Last edited: February 13, 2005


Another Bush Judicial Nominee Under Fire

The Data Lounge, June 11, 2003

WASHINGTON—The Senate Judiciary Committee on Wednesday opened hearings on the nomination of Alabama Attorney General William Pryor to the 11th Circuit Court of Appeals in Atlanta, quite possibly President Bush’s most controversial federal judicial nominee to date.

The 41-year-old Pryor is an aggressive opponent of federal enforcement of environmental and civil rights laws, a fierce critic of Row v. Wade, a staunch defender of religious symbols and practices in public life, an avid supporter of laws criminalizing gay sexual conduct and an opponent of federal laws mandating access for the disabled.

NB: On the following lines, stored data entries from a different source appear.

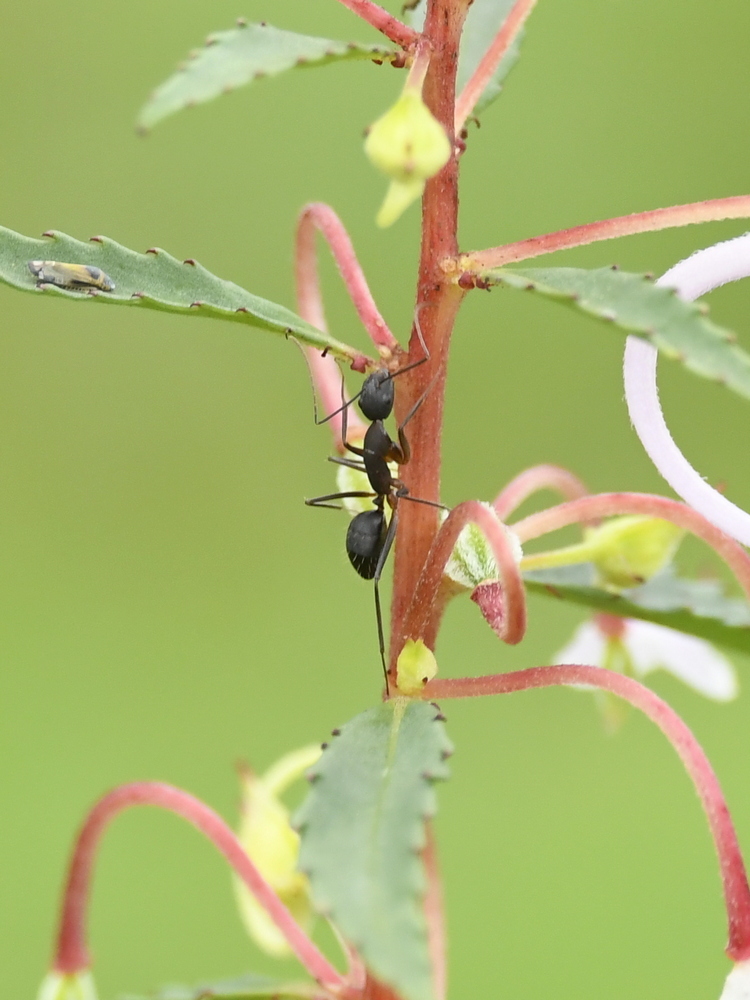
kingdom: Animalia
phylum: Arthropoda
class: Insecta
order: Hymenoptera
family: Formicidae
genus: Camponotus
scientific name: Camponotus compressus
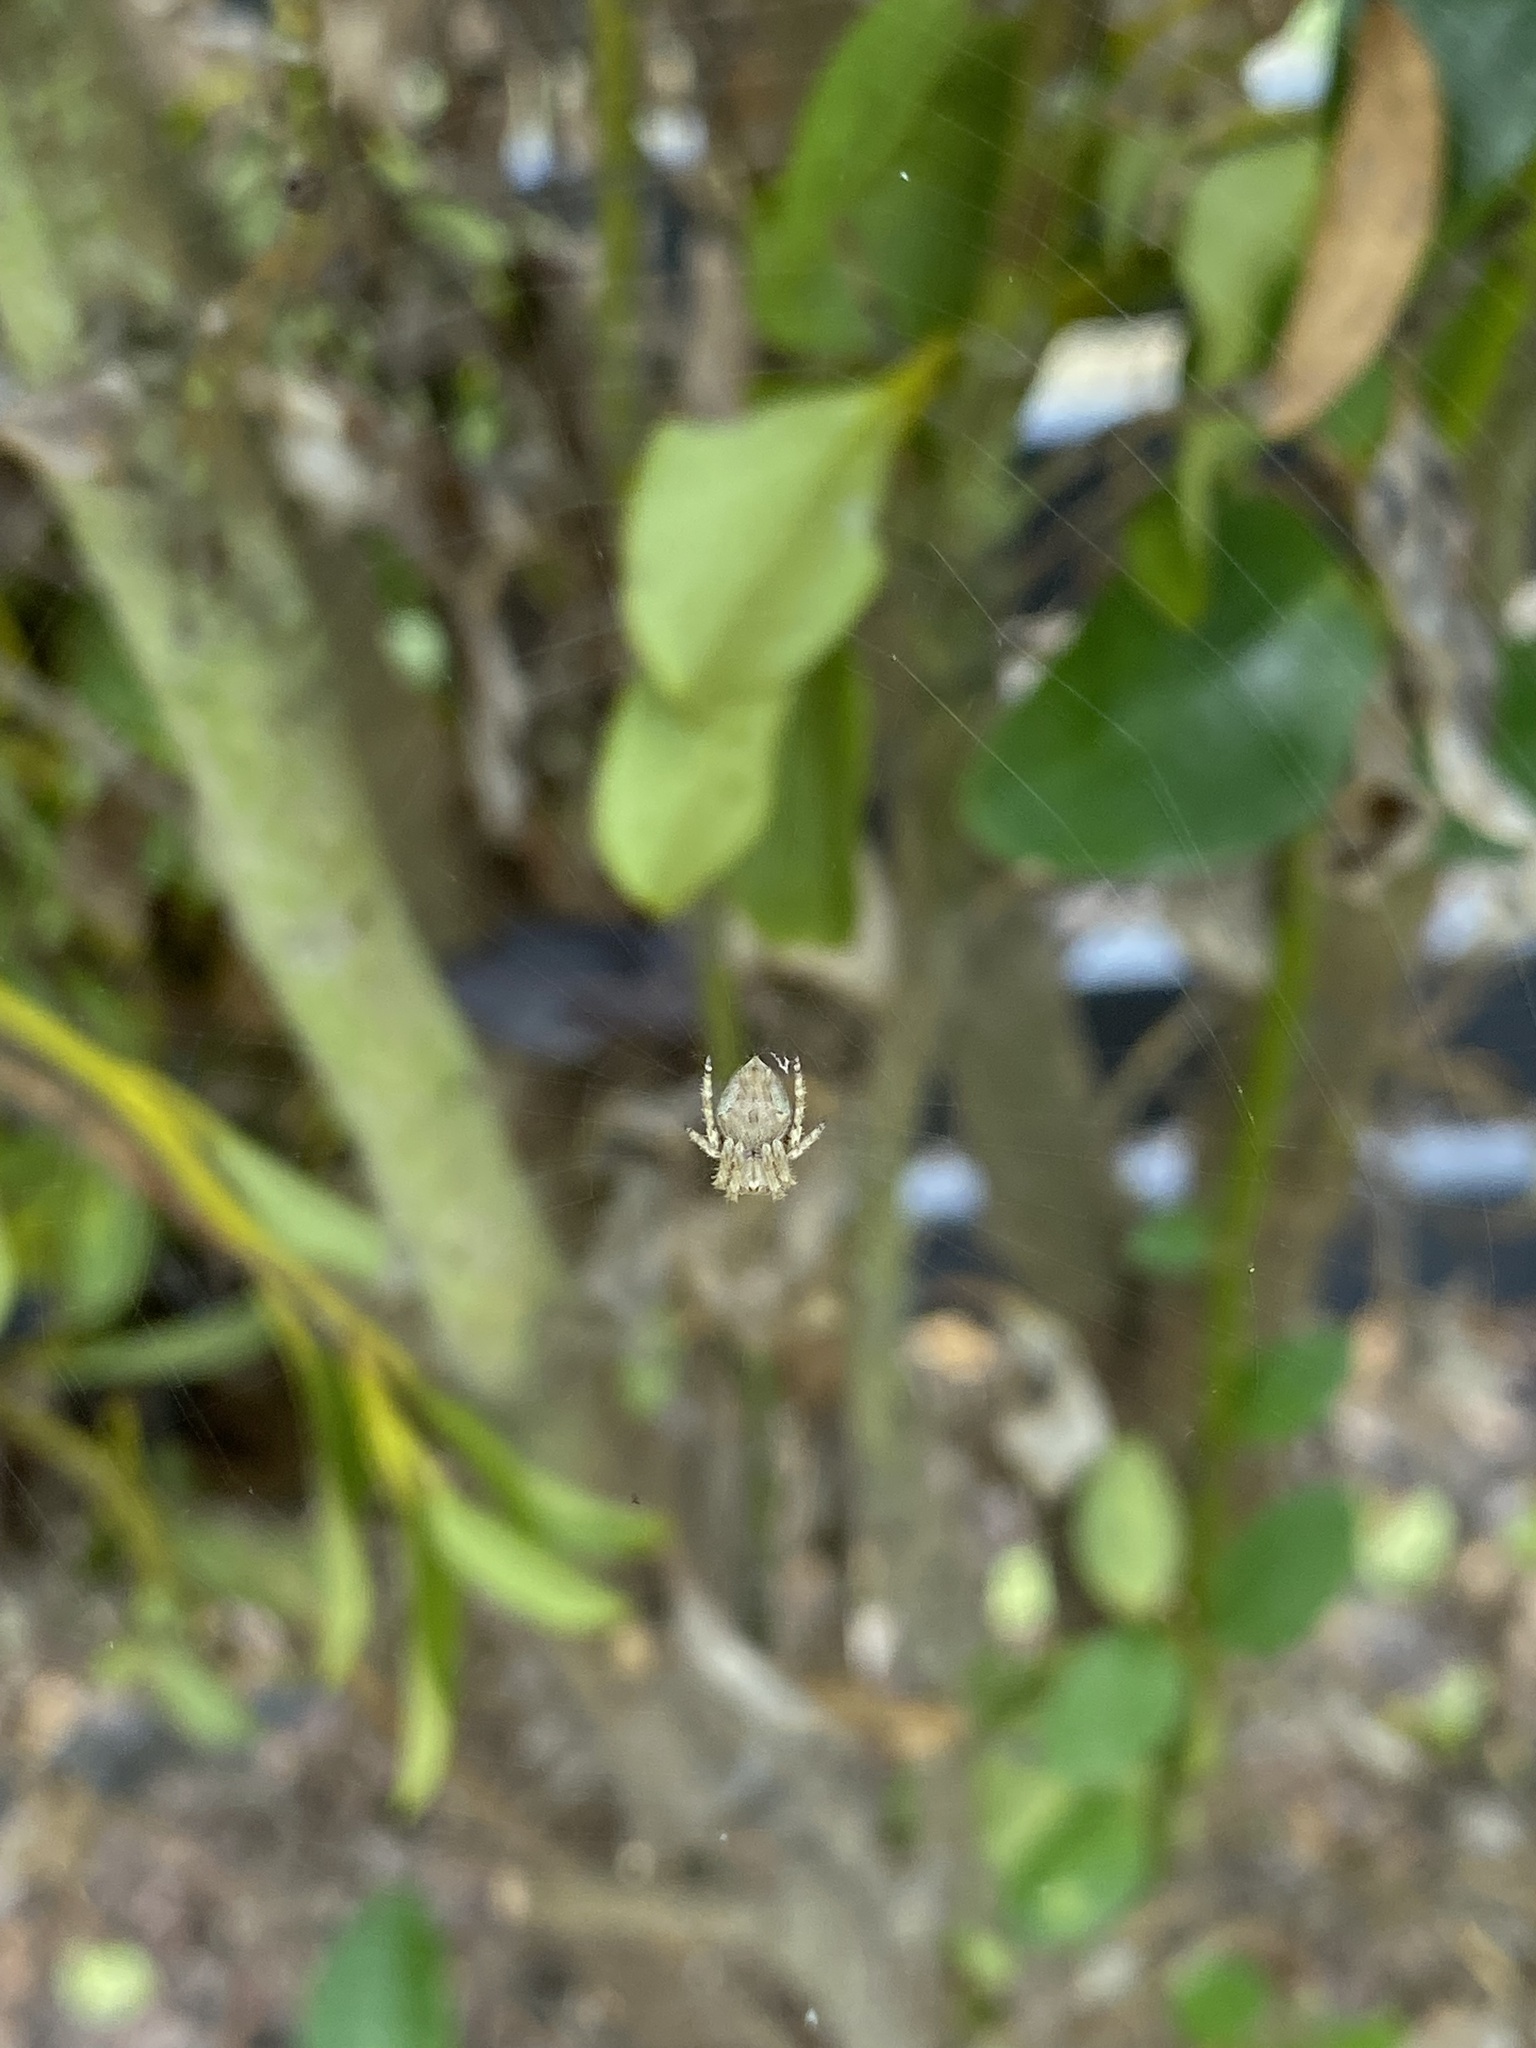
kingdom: Animalia
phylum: Arthropoda
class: Arachnida
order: Araneae
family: Araneidae
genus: Eriophora
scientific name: Eriophora pustulosa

Gay civil rights advocates have joined with national women’s rights groups, environmentalists, consumer protection organizations and advocates for the disabled in opposing Pryor’s nomination against the usual field of social and religious conservatives backing the nomination and fighting on President Bush’s behalf.

In an interesting and entirely unprecedented move, the normally docile Log Cabin Republicans, a gay GOP organization, announced Tuesday it would oppose the Pryor nomination—the first time the group has taken a stand in opposition to a Bush judicial nominee.

“We call on members of the Senate Judiciary Committee, Democrats and Republicans alike, to address Mr. Pryor’s record on civil rights for gay and lesbian Americans,” said the LCR’s Patrick Guerriero.

Urging the president select “open-minded and fair jurists” to the federal bench, Guerriero said, “We believe that Mr. Pryor does not meet those criteria.” So far, Senate Democrats have successfully blocked two Bush appellate court nominees: Texas Supreme Court Judge Priscilla Owen, a candidate for the 5th Circuit in New Orleans, and Miguel Estrada, a nominee for the appeals court in Washington.

Pryor received a setback Tuesday when the American Bar Association declined to give him its highest rating for judicial nominees. A substantial majority on an ABA committee that investigated Pryor gave him a “qualified” rating. A minority of panel members found him “not qualified.”

Also Tuesday, a number of interest groups held an anti-Pryor news conference in Washington, among them were the Alliance for Justice, NAACP, Americans United for Separation of Church and State, People for the American Way, The Human Rights Campaign, the Sierra Club and the Leadership Conference on Civil Rights.

As Alabama’s attorney general, Pryor abused his position by utilizing state resources to directly and indirectly attack GLBT Americans in his state and across the country. He linked the state attorney general’s website to vehemently anti-GLBT groups, including the Family Research Council and the American Center for Law and Justice (ACLJ), which regularly litigates cases against GLBT rights.

Pryor filed a friend of the court brief in Lawrence v. Texas, the Supreme Court case challenging Texas’s sodomy law, in which he likened homosexuality to incest, necrophilia, pedophilia, prostitution and adultery. He argued that sodomy is a chosen behavior unworthy of constitutional protection.

“That kind of bias and blatant discrimination is not appropriate for someone assuming a lifetime appointment to a federal circuit court,” said the HRC’s Winnie Stachelberg. “It is appalling that Pryor would even be considered for this position. HRC is calling on the Senate to oppose this nomination, which is an affront to all fair-minded Americans.”